Thursday, February 3, 2011

Underestimating the Reflex

You've gone too far this time
But I'm dancing on the valentine
I tell you somebody's fooling around
With my chances on the dangerline
--Duran Duran

Back in late 2008 I began anticipating a big rally to balance out the waterfall decline in progress. Nothing prescient about that, really. After all, we know that markets don't travel in straight lines.


That rally began in March of 2009. And it has been powerful. 'Has been' is operative because the rally is still in motion--something that I did not anticipate.

What have been the key factors that I have not anticipated? One has been the conviction of the Fed and other central banks to manufacture inflation at all costs. I 'knew' that Bernanke had it in him but thought that he would flinch when it came to enacting extreme measures likely to destroy future prosperity. Seemingly, I have overestimated his intelligence and underestimated his political will.
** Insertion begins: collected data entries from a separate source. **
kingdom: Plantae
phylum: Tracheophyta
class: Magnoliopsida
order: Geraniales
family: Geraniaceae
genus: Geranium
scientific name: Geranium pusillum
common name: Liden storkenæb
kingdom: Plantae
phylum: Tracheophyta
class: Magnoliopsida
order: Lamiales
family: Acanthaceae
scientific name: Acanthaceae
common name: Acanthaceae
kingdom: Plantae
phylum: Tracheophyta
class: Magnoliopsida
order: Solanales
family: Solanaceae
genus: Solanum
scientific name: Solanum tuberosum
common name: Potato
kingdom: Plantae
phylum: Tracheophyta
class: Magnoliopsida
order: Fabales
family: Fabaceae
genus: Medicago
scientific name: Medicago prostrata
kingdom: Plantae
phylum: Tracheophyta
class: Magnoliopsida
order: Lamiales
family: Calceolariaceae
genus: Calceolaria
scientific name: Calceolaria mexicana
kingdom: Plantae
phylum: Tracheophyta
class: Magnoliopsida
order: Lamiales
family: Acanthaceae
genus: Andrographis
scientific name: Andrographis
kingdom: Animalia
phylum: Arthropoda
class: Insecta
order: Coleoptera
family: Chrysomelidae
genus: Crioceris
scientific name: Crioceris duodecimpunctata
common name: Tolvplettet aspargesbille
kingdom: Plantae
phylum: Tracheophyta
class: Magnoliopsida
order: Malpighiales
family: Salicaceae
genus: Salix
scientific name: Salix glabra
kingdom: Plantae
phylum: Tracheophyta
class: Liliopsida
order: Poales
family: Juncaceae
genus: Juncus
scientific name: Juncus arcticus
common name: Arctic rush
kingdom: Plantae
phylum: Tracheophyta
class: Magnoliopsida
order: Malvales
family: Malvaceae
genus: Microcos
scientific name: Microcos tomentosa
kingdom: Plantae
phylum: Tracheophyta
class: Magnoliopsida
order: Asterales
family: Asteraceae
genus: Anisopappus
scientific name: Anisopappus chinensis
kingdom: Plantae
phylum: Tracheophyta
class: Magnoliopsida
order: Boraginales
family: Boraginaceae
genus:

The other thing I did not foresee is people's tendency to once again forget the past and jump back into the game with leveraged risk. In the past few months especially, I've observed risk taking reminiscent of 2007 before things fell apart.

I probably should have anticipated such. After all, prospect theory (Kahneman & Tversky 1979) tells us that people are likely to take more risk when they are behind. And when people are way behind, the reflexive behavior promises to be potent.

Mix cheap money with reflex for recovering losses, and you get a greed cocktail that works until the bar closes.

position in S&P

References

Kahneman, D. & Tversky, A. 1979. Prospect theory: An analysis of decision under risk. Econometrica, 47: 263-292.

1 comment:

dgeorge12358 said...

A 76.4% Fibonacci retracement works to ~1,340 SPX.